(Stored data)
══════════

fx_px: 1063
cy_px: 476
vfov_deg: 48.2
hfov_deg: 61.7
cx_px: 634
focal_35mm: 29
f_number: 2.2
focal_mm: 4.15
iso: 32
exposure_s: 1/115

══════════

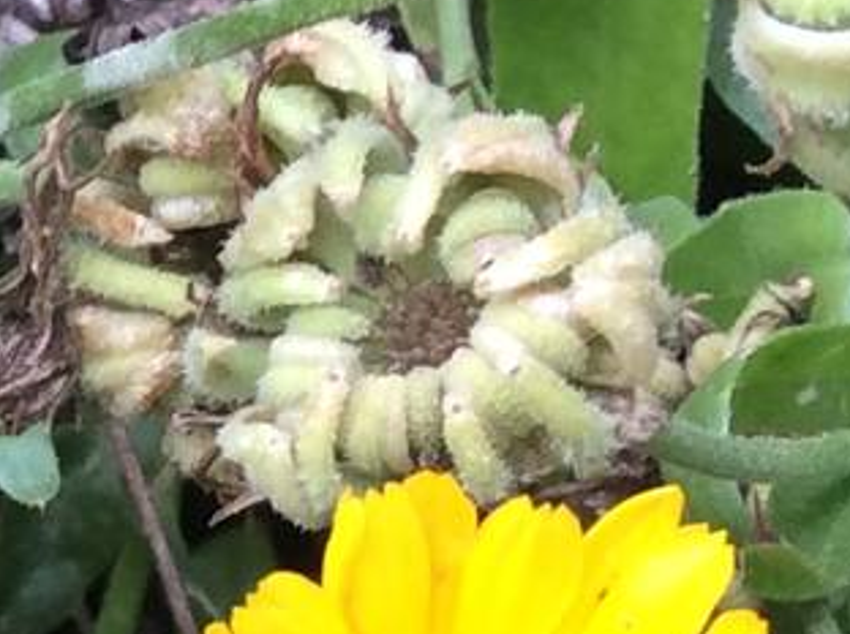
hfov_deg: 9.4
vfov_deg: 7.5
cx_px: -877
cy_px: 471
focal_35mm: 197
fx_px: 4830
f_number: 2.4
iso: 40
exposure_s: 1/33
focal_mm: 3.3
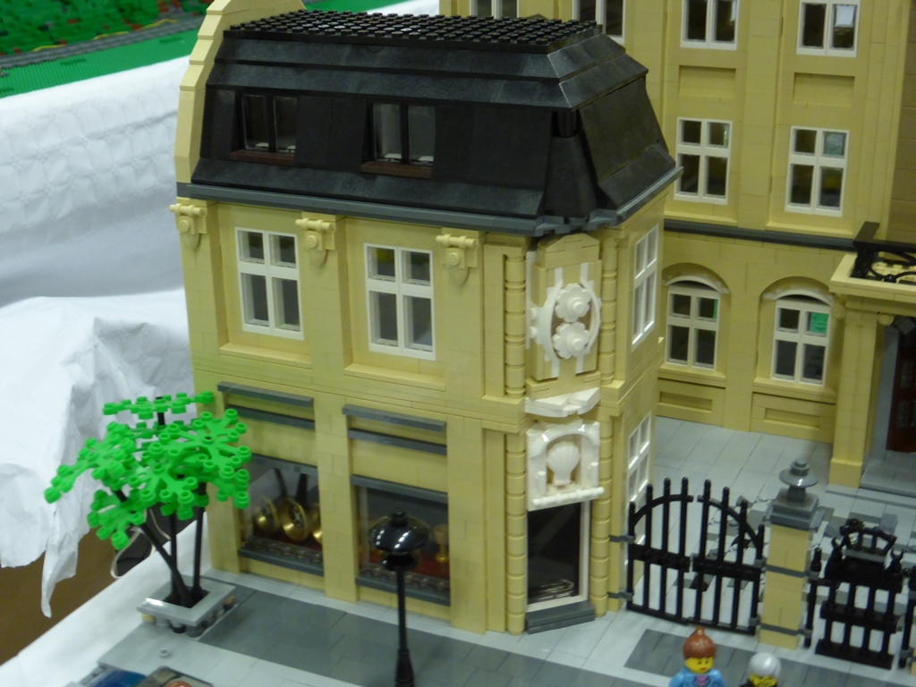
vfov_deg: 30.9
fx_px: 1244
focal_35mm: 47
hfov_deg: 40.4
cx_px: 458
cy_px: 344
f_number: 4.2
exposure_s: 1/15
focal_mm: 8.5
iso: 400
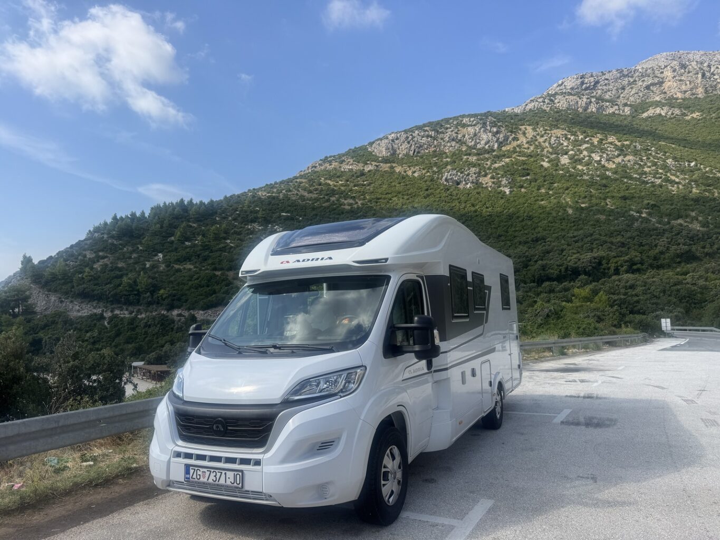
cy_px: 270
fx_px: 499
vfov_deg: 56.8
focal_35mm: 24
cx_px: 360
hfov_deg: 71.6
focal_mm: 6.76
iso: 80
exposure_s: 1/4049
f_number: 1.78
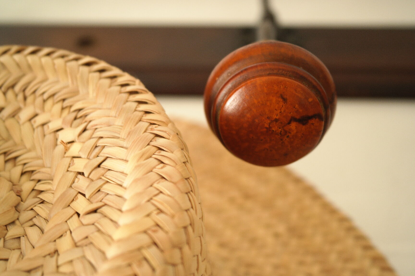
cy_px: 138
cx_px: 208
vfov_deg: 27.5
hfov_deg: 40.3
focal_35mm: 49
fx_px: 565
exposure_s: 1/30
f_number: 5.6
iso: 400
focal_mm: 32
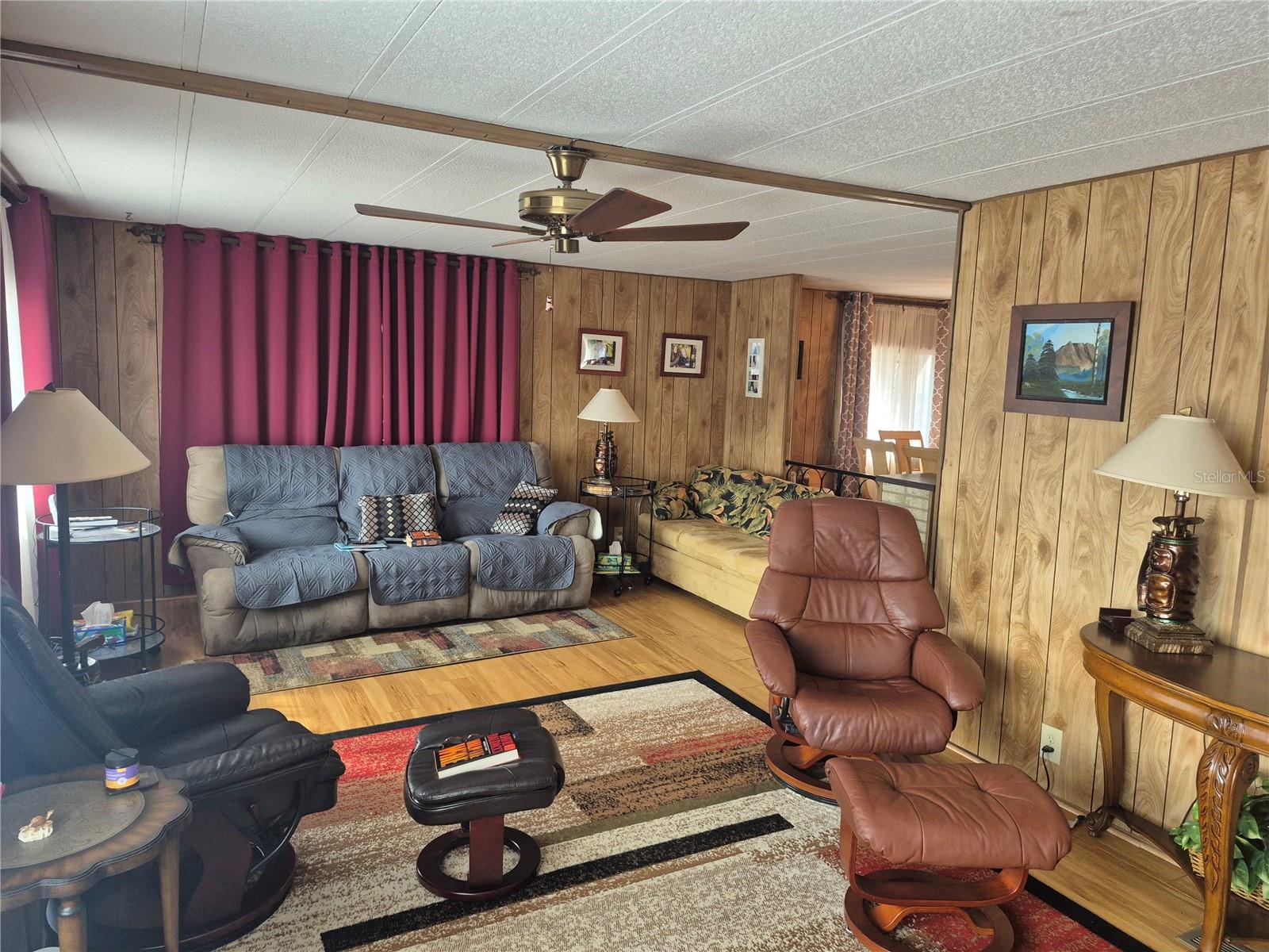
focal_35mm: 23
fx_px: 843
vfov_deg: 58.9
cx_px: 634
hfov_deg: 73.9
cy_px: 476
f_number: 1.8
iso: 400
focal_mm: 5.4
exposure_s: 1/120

══════════

--- Instructions to follow ---
Write back the stretch of lines above that begins with the line holding "focal_mm: 6.76" and ends with the line holding "exposure_s: 1/120", both included, exactly as written. Pictures stay out.

--- Written solution ---
focal_mm: 6.76
iso: 80
exposure_s: 1/4049
f_number: 1.78
cy_px: 138
cx_px: 208
vfov_deg: 27.5
hfov_deg: 40.3
focal_35mm: 49
fx_px: 565
exposure_s: 1/30
f_number: 5.6
iso: 400
focal_mm: 32
focal_35mm: 23
fx_px: 843
vfov_deg: 58.9
cx_px: 634
hfov_deg: 73.9
cy_px: 476
f_number: 1.8
iso: 400
focal_mm: 5.4
exposure_s: 1/120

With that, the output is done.